## TEXTO CITADO:
------------

21 janeiro 2011

O filho do pato

O disco Estudando a bossa (2008) é Tom Zé revelando-nos mais uma vez suas inquietantes ideias sonoras sobre a canção. O tropicalista despojado de qualquer atitude de discípulo destrona a bossa nova pai-e-mãe, refaz caminhos melódicos solares e percorre graças e otimismos temáticos para ensaiar e cantar a musa bossa nova.
O disco Estudando a bossa tenta (ensaia) cortar os laços de paternidade. Ele vai contra a corrente dos que apenas repetem gastos discursos de louvor a bossa nova a fim de exercitar o pensamento de todos os músculos que sentem a genealogia da canção popular brasileira não como evolução, mas como um eterno retorno em perspectiva.
Sem dúvidas, "O filho do pato", de Tom Zé e Arnaldo Antunes, estabelece direta intertextualidade com o clássico bossanovista "O pato". Mas é no derradeiro verso da canção que encontramos uma possível chave de interpretação: "ti-tico no fubaco, ensaiando o vocal". Chave que seja para entrar nas duas canções.

------------

## LISTAGEM FORNECIDA:
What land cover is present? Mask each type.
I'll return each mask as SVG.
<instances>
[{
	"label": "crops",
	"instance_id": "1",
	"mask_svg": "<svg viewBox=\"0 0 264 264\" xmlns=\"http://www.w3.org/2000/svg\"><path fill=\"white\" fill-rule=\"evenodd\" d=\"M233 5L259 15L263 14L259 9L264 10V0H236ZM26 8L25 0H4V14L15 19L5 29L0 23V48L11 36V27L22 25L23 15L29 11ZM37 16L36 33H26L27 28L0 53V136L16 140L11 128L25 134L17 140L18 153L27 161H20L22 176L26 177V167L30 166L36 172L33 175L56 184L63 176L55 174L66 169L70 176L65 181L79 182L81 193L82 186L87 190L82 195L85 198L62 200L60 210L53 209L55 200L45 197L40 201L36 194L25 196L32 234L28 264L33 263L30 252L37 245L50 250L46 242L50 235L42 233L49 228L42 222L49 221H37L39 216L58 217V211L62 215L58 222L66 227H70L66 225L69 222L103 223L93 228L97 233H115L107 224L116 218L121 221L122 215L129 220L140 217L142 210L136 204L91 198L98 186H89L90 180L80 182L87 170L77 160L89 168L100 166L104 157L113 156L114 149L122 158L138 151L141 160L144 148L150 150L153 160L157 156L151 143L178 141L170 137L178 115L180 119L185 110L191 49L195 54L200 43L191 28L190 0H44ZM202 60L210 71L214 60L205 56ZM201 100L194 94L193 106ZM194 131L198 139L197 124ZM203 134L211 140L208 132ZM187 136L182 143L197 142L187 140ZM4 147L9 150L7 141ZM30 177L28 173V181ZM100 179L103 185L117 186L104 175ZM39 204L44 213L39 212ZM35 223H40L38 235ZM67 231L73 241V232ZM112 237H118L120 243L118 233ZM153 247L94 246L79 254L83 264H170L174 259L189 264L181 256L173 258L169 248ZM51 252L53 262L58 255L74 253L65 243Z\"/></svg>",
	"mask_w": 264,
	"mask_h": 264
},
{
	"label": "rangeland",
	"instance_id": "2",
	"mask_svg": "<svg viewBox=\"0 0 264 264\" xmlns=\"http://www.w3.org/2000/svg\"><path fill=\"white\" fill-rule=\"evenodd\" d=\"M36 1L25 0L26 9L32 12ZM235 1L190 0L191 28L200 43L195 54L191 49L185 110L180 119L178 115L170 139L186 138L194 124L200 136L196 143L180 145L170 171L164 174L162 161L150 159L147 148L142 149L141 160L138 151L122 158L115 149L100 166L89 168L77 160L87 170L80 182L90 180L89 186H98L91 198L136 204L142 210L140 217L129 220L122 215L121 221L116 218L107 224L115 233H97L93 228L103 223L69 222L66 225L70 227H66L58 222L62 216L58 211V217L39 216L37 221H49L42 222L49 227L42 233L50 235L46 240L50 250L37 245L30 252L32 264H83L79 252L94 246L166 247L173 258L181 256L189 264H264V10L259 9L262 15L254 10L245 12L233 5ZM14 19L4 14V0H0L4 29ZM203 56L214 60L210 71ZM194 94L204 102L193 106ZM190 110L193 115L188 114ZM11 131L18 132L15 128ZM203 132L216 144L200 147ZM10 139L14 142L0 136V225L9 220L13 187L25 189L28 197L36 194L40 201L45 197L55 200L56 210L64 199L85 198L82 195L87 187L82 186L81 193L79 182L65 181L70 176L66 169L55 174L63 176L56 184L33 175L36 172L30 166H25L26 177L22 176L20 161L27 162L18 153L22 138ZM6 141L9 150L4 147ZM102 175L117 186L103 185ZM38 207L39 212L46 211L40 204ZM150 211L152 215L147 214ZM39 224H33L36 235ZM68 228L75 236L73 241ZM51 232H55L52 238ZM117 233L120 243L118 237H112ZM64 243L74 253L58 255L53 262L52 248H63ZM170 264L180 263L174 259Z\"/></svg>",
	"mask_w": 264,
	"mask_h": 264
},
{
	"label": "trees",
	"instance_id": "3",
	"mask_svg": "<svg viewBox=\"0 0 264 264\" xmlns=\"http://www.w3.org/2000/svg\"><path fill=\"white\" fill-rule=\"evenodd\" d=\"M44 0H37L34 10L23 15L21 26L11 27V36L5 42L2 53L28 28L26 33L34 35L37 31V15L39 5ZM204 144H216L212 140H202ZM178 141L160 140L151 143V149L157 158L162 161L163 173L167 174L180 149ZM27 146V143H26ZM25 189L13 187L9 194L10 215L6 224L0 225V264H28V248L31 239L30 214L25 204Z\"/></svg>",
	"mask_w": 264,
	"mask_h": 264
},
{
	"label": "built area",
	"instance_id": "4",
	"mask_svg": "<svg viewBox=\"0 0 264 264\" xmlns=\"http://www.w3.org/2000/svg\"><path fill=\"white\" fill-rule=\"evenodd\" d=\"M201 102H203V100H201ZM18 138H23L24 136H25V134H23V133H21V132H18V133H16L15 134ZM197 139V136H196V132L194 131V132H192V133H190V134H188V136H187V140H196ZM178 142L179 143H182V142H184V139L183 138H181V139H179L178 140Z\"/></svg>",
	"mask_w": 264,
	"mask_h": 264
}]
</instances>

------------

## ATIVIDADES:
• a. Copie, do texto sobre o disco Estudando a bossa, o trecho entre "21 janeiro 2011" e "musa bossa nova.", inclusive.
• b. Com base no texto sobre o disco Estudando a bossa, diga se cada afirmação a seguir concorda com ele (sim ou não) e cite as palavras do texto que decidem a resposta: (i) O disco Estudando a bossa é de 2008. (ii) "O filho do pato" é composição apenas de Tom Zé. (iii) O disco se limita a repetir os discursos de louvor à bossa nova.
• c. No texto sobre o disco Estudando a bossa, reescreva em forma de lista o parágrafo que começa com "Sem dúvidas", mantendo suas informações principais.

## GABARITO:
• a.
21 janeiro 2011

O filho do pato

O disco Estudando a bossa (2008) é Tom Zé revelando-nos mais uma vez suas inquietantes ideias sonoras sobre a canção. O tropicalista despojado de qualquer atitude de discípulo destrona a bossa nova pai-e-mãe, refaz caminhos melódicos solares e percorre graças e otimismos temáticos para ensaiar e cantar a musa bossa nova.

• b.
(i) Sim: "O disco Estudando a bossa (2008)".
(ii) Não: "de Tom Zé e Arnaldo Antunes".
(iii) Não: "Ele vai contra a corrente dos que apenas repetem gastos discursos de louvor a bossa nova".

• c.
- "O filho do pato", de Tom Zé e Arnaldo Antunes, estabelece intertextualidade direta com o clássico bossanovista "O pato".
- O último verso da canção, "ti-tico no fubaco, ensaiando o vocal", traz uma possível chave de interpretação.
- Essa chave serviria para entrar nas duas canções.